EXERCISE DETAILS: Every line in the data below that holds "Rendered" should be found and copied.

EXCERPTED RECORDS:
· · · · ·

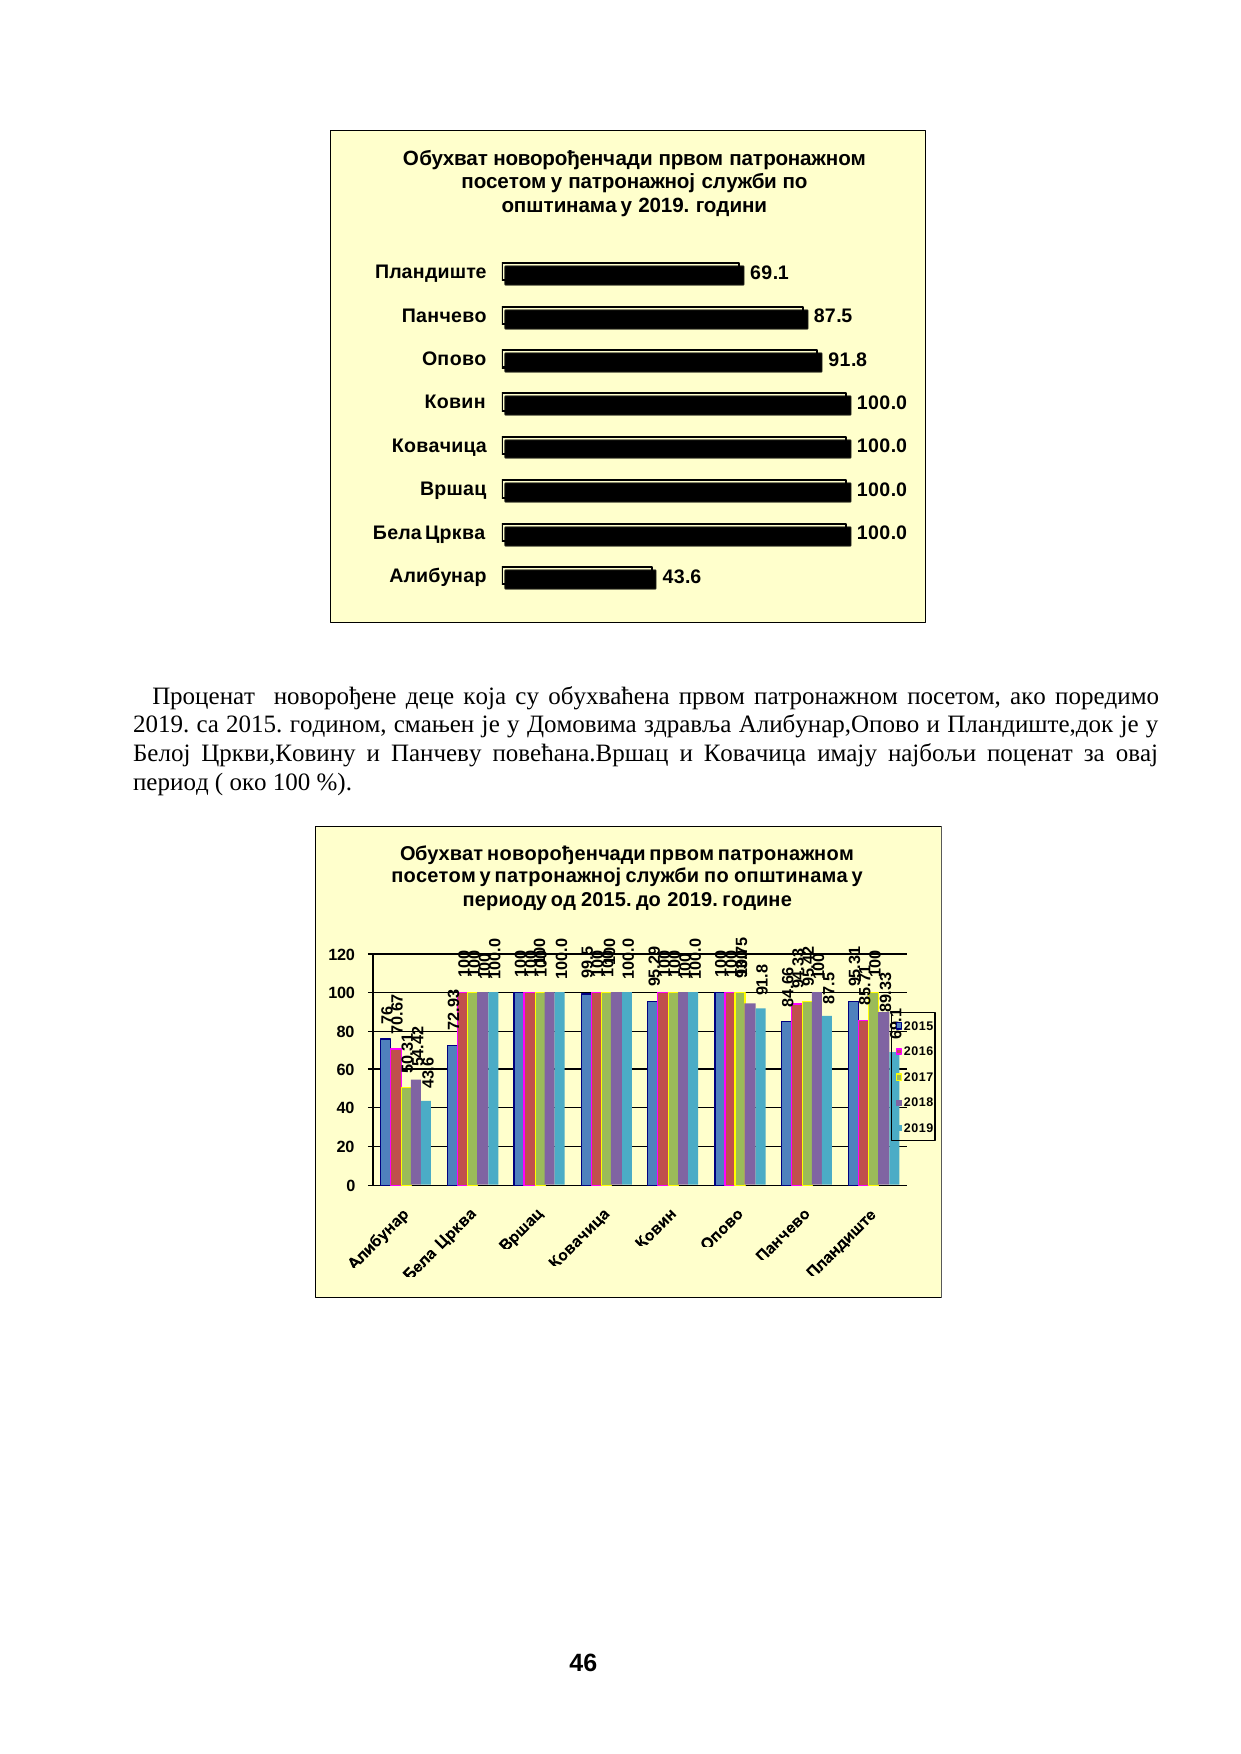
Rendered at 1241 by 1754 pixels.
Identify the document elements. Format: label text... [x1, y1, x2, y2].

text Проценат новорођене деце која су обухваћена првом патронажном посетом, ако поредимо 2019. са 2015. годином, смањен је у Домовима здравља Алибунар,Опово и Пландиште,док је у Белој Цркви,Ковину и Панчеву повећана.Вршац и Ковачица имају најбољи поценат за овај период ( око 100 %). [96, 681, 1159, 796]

· · · · ·

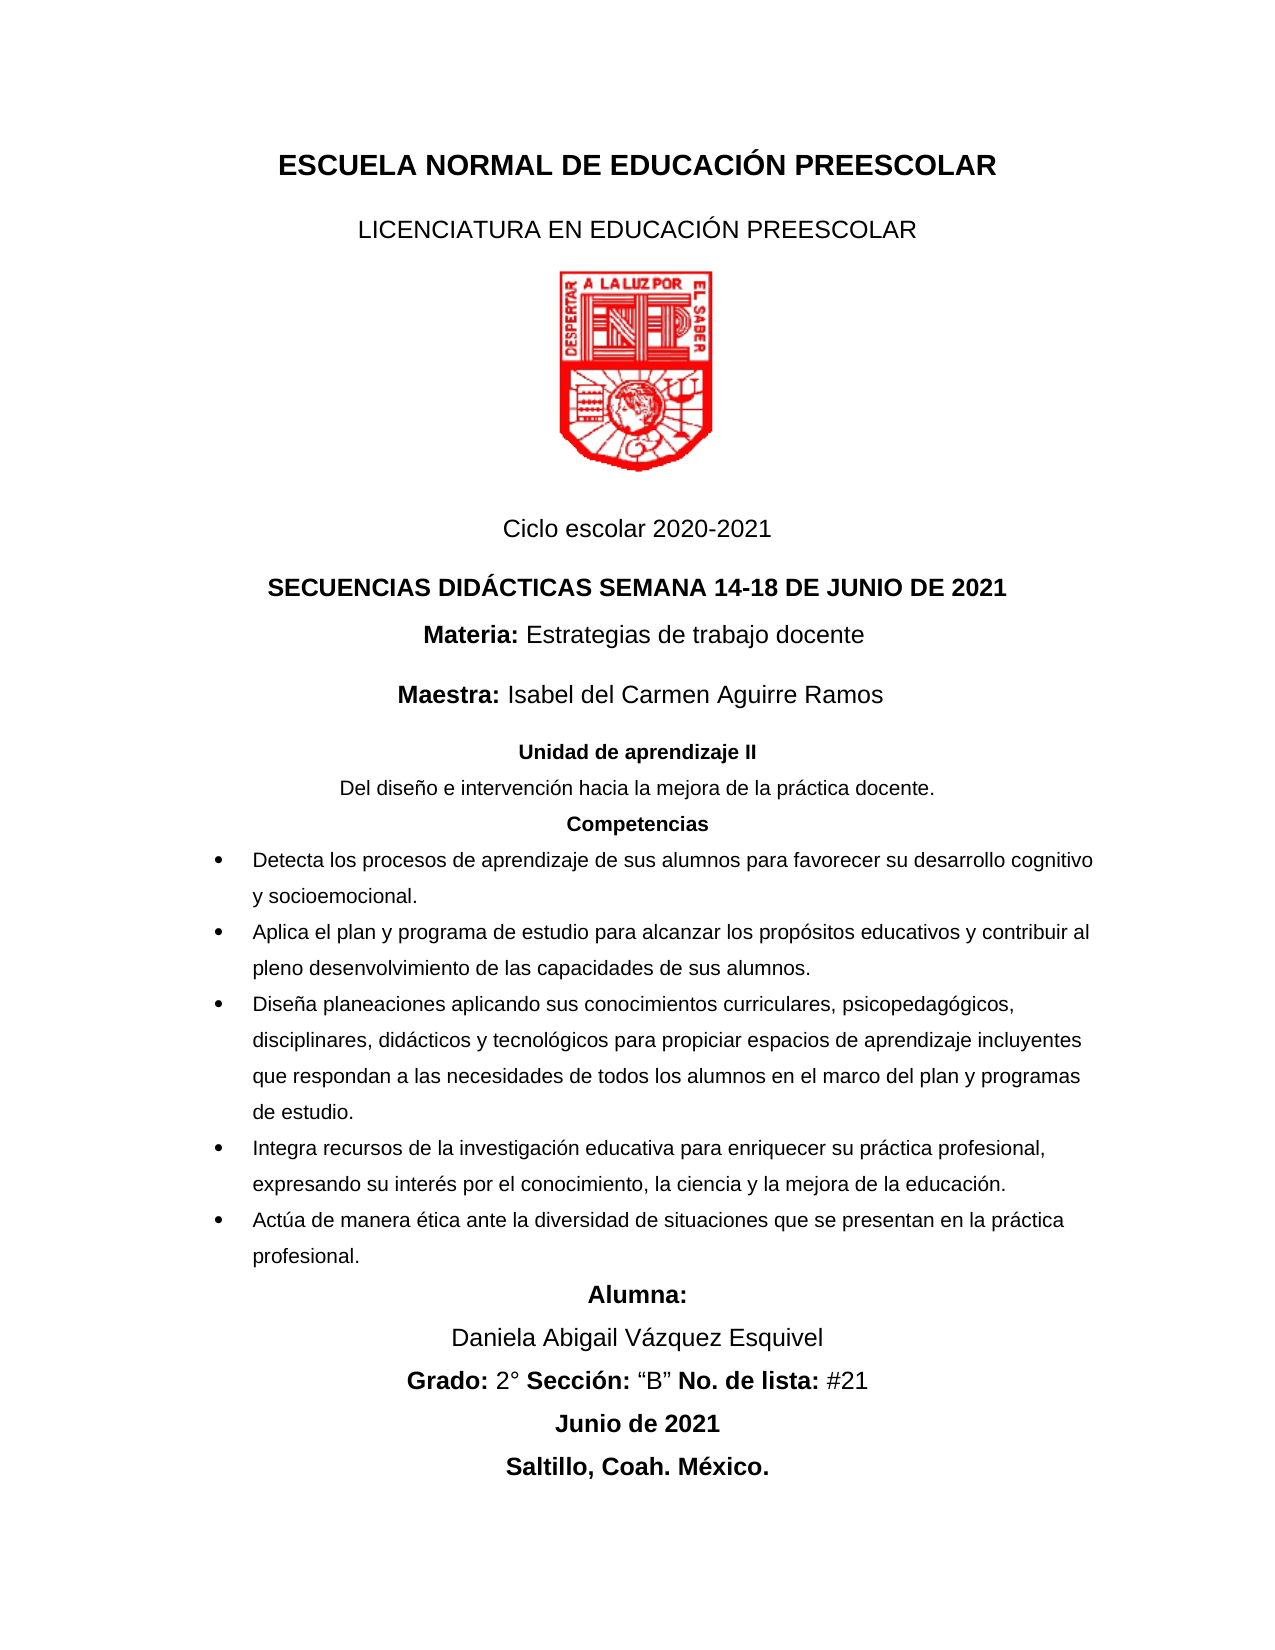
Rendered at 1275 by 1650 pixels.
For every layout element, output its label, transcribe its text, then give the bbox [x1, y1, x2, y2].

· · · · ·

EXERCISE ANSWER:
Rendered at 1241 by 1754 pixels.
Rendered at 1275 by 1650 pixels.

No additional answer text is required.